On Monday Scott Morrison claimed Australia’s carbon emissions will be slashed by 42 per cent this decade – a vastly greater reduction than any Paris agreement target or the government’s own forecasts.

A 42 per cent reduction compares with the Department of Environment’s latest projection of just a 4 per cent reduction, from 532 million tonnes of carbon dioxide-equivalent in 2019 to 511 million tonnes in 2030.

The Prime Minister’s claim was absolutely extraordinary – and almost entirely ignored.

That was partly because it was made in an interview on the Today show where nobody was paying attention or understood what he said, but mainly because it’s clearly nonsense and he didn’t understand what he was saying either.

Mr Morrison twice told Today our per capita emissions would fall by half between now and 2030.

“We will reduce our carbon emissions per capita by half between now and 2030,” he said.

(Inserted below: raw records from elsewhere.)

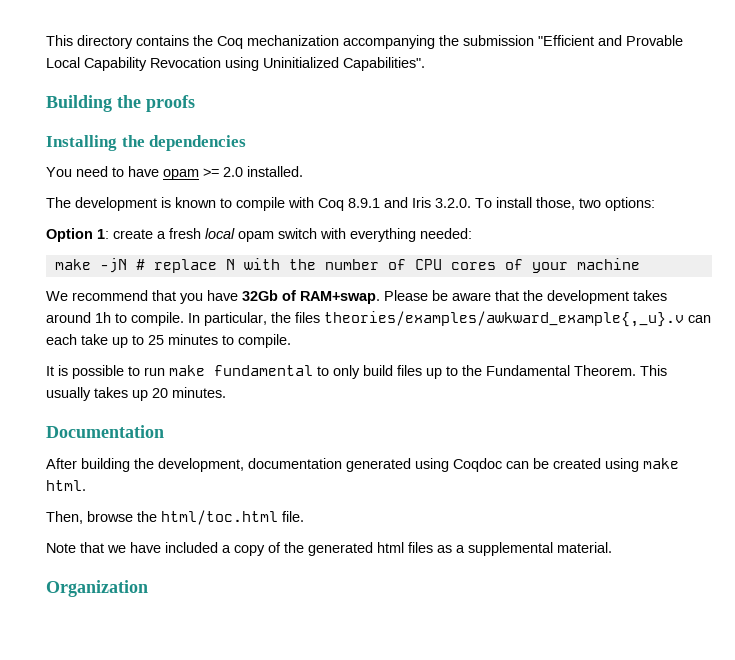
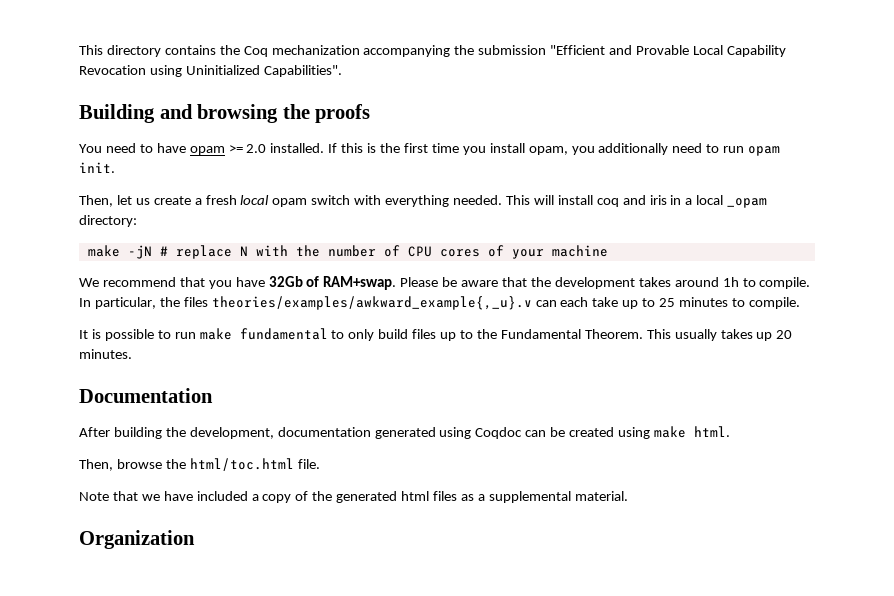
(112, 103) none -> [159,104,279,123] and browsing
[46,135,247,151] // Installing the dependencies -> (371, 113) none
[46,197,655,211] [46,228,109,242] // The development is known to compile with Coq 8.9.1 and Iris 3.2.0. To install those, two options: // Option 1: -> [328,143,781,156] [79,162,115,173] [79,195,150,207] If this is the first time you install opam, you additionally need to run opam init. // Then, let us
[420,228,472,239] needed: -> [453,195,768,208] [79,215,137,227] needed. This will install coq and iris in a local _opam directory:

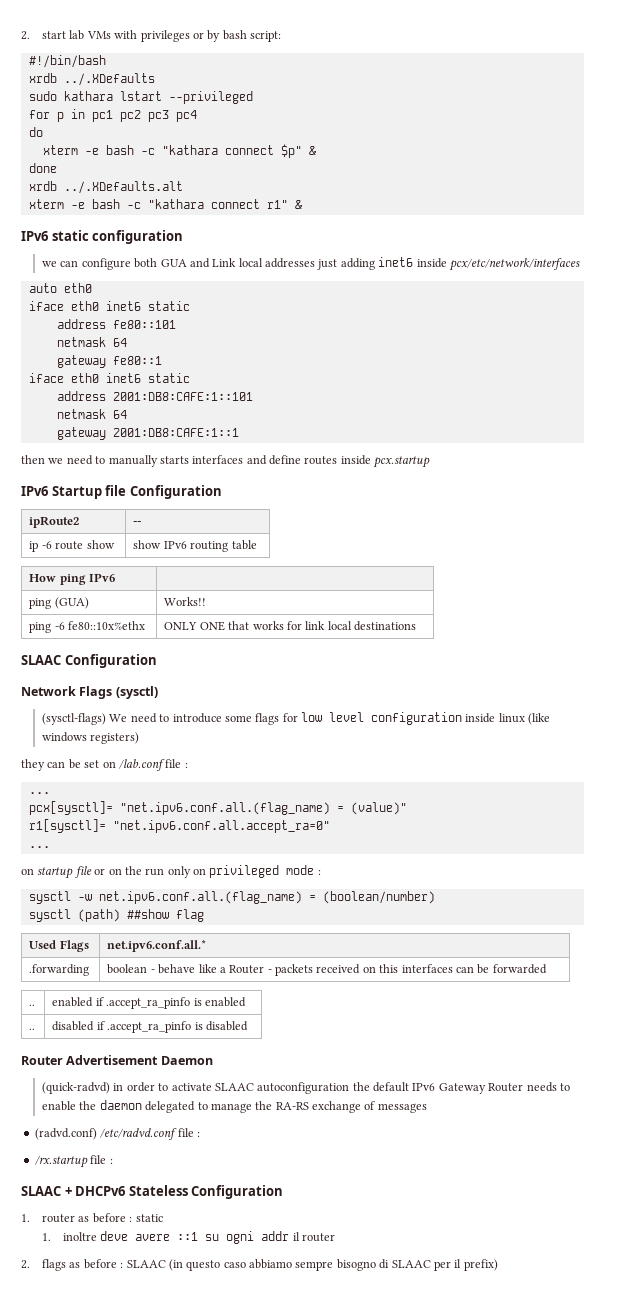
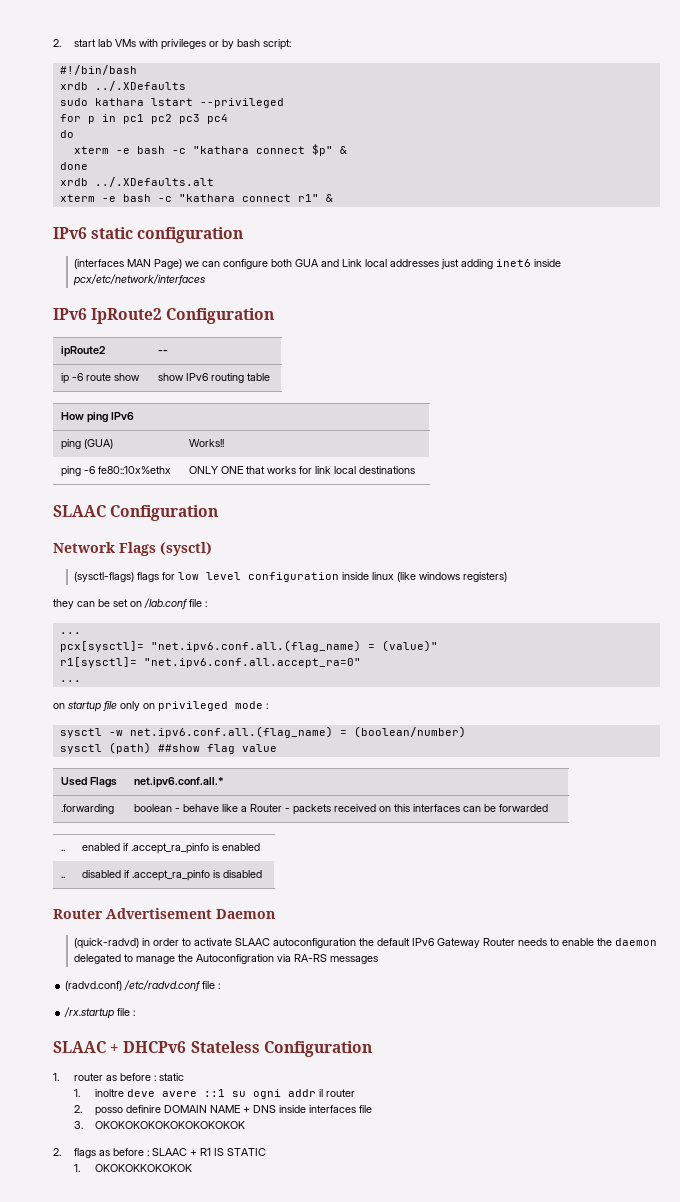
(184, 237) none -> [74,259,183,269] (interfaces MAN Page)
[28,283,92,293] [28,301,190,311] [56,319,176,329] [56,337,127,347] [56,355,162,368] [28,373,190,383] [56,391,253,401] [56,409,127,419] [56,427,239,440] [21,455,431,468] [21,485,127,499] // auto eth0 // iface eth0 inet6 static // address fe80::101 // netmask 64 // gateway fe80::1 // iface eth0 inet6 static // address 2001:DB8:CAFE:1::101 // netmask 64 // gateway 2001:DB8:CAFE:1::1 // then we need to manually starts interfaces and define routes inside pcx.startup // IPv6 Startup file -> [53,308,163,324] // IPv6 IpRoute2
[109,713,252,723] We need to introduce some -> (135, 577) none
[94,866,165,876] or on the run -> (117, 706) none
(204, 915) none -> [241,744,277,752] value
[275,1101,376,1113] RA-RS exchange of -> [196,954,328,964] Autoconfigration via RA-RS
(336, 1237) none -> [74,1105,373,1116] [74,1121,246,1129] // 2. posso definire DOMAIN NAME + DNS inside interfaces file // 3. OKOKOKOKOKOKOKOKOKOK
[168,1259,498,1271] (in questo caso abbiamo sempre bisogno di SLAAC per il prefix) -> [190,1148,267,1156] [74,1164,193,1172] + R1 IS STATIC // 1. OKOKOKKOKOKOK

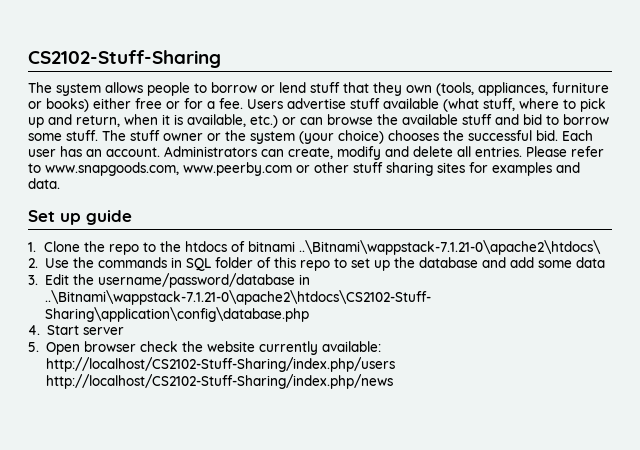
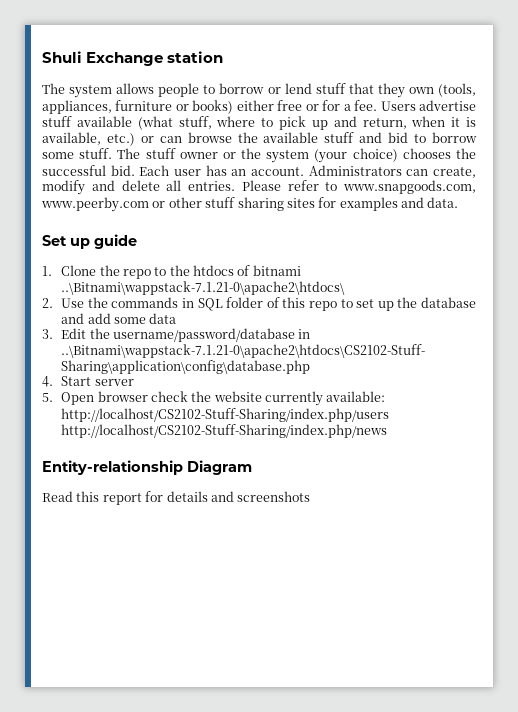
[28,50,221,68] CS2102-Stuff-Sharing -> [42,51,224,66] Shuli Exchange station
(393, 381) none -> [42,460,252,475] [42,491,311,505] // Entity-relationship Diagram // Read this report for details and screenshots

Perhaps surprised that neither Karl Stefanovic or Allison Langdon noticed what a great talking point that was, he had another crack at it.

“Our per capita emissions will fall by half over the next 10 years.”

This does not indicate Mr Morrison has had a change of heart about the need to reduce our carbon emissions – it indicates he had no idea of what he was talking about and, in “Scotty from Marketing” mode, had run off half-cocked with a nonsense sound bite.

To help the PM understand what he said, in round numbers, our 2019 emissions divided by 25.5 million of us work out to be 20.86 tonnes each to make us about the developed world’s worst per capita carbon emitters.

Halving that per capita score would mean 10.43 tonnes each in 2030, when our population is expected to be 29.8 million, meaning total emissions of 310.8 million tonnes – some 200 million tonnes less than the Department of Environment’s best guess.

It’s not going to happen.

Mr Morrison had more success being noticed on Tuesday when he argued hazard reduction burns could be more important than cutting carbon emissions in Australia’s future fight against bushfires.

That line was immediately attacked by critics of the government’s chain-dragging on emissions reductions.

It fits the view that the government, having been forced by the bushfires to acknowledge the seriousness of climate change, will focus on responding to its effects – stressing adaptation and resilience measures – rather than dealing with the cause of global warming.

Deflecting with an adaptation focus means the government’s close and remunerative relationship with the fossil fuel industry can continue without strain.

It allows the Prime Minister and his Treasurer to continue to run sound bites about facing up to climate issues without taxing carbon or threatening coal mining jobs.

For those who take the climate issue seriously, such talking points mean the government doesn’t understand the problem.

Well, it is a government led by a Prime Minister famous for taking a lump of coal to Parliament and who claims we’re halving our per capita emissions between now and 2030.